PROVIDED TEXT section start

There is one tour available on the island now:

  • The Tram Tour

The Tram Tour

This is the main "Angel Island Tour". If this is your first time out here, I would highly recommend taking it.

An open air tram leaves from the dock area twice a day (usually 11 am and 1 pm), and takes you all the way around the island.

There is a recorded narration which gives you the history of the island and explains the sights you are passing, and the driver adds more information at various brief stops along the way.

Angel Island Tram TourTram Tour

The tours schedule depends on the season. Most of the year, they run Thursday through Sunday. In February, March and November,  they run Saturday and Sunday only. And in December and January, they are closed.

Hours. There are two tours a day, at 11:45 am and 1:45 pm.

Tickets. The tour costs $18 for adults, $17 for seniors (65 and over) and $12 for children (5-12 yrs), under 5 free, and lasts one hour.

The tram tickets are sold at the cafe on the dock.

You can also book the tram tours on the Angel Island website, but it probably isn't necessary.

practical tip post itPractical Tip:

the best seats on the tram tour are those in the first carriage, and on the right side of the tram.

The tram goes counter-clockwise around the island so the view side is the right side, much easier for taking photos.

Also, you can hear the commentary better in the first car. There is a sign post near the cafe at the dock telling you where the line starts; get in line around five or ten minutes before the tour starts to get a good choice of seats.

The Segway Tour

(Currently the Segway tour isn't running)

This is the other Angel Island Tour.

The Segway Angel Island Tour is $68 per person, at 10:30 am and 1:00 pm daily. Lasts two hours. Long pants and closed-toed shoes required, no shorts or skirts. Age 16 and over.

You can book it through their website (when the tour is running). Angel Island website

Other Angel Island Activities

Angel Island Hiking

This island is truly a hiker's paradise. You can walk all around the island on the paved perimeter road, or take one of the two hiking trails to the top of Mount Livermore, at 700 feet above sea level.

PROVIDED TEXT section end

» TASK SET:
1. According to the Angel Island tours text, where are the tram tickets sold?
2. Please reproduce the Angel Island tours text word for word from "the best seats on" up to and including "Angel Island Tour.".
3. Decide whether each statement agrees with the Angel Island tours text, and support each yes or no with the deciding words quoted from it. (a) The tram travels clockwise around the island. (b) Riders on the Segway tour must be at least 16. (c) In December and January, the tram tours run on weekends only.

ENTRIES PROVIDED section start

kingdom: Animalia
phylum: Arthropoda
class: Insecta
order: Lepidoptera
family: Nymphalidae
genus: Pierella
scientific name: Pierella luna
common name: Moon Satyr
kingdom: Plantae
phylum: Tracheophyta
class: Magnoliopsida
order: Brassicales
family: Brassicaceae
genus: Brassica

ENTRIES PROVIDED section end

» SOLUTIONS FOR EACH TASK:
1. At the cafe on the dock.

2.
the best seats on the tram tour are those in the first carriage, and on the right side of the tram.

The tram goes counter-clockwise around the island so the view side is the right side, much easier for taking photos.

Also, you can hear the commentary better in the first car. There is a sign post near the cafe at the dock telling you where the line starts; get in line around five or ten minutes before the tour starts to get a good choice of seats.

The Segway Tour

(Currently the Segway tour isn't running)

This is the other Angel Island Tour.

3.
(a) No: "The tram goes counter-clockwise around the island"
(b) Yes: "Age 16 and over."
(c) No: "And in December and January, they are closed."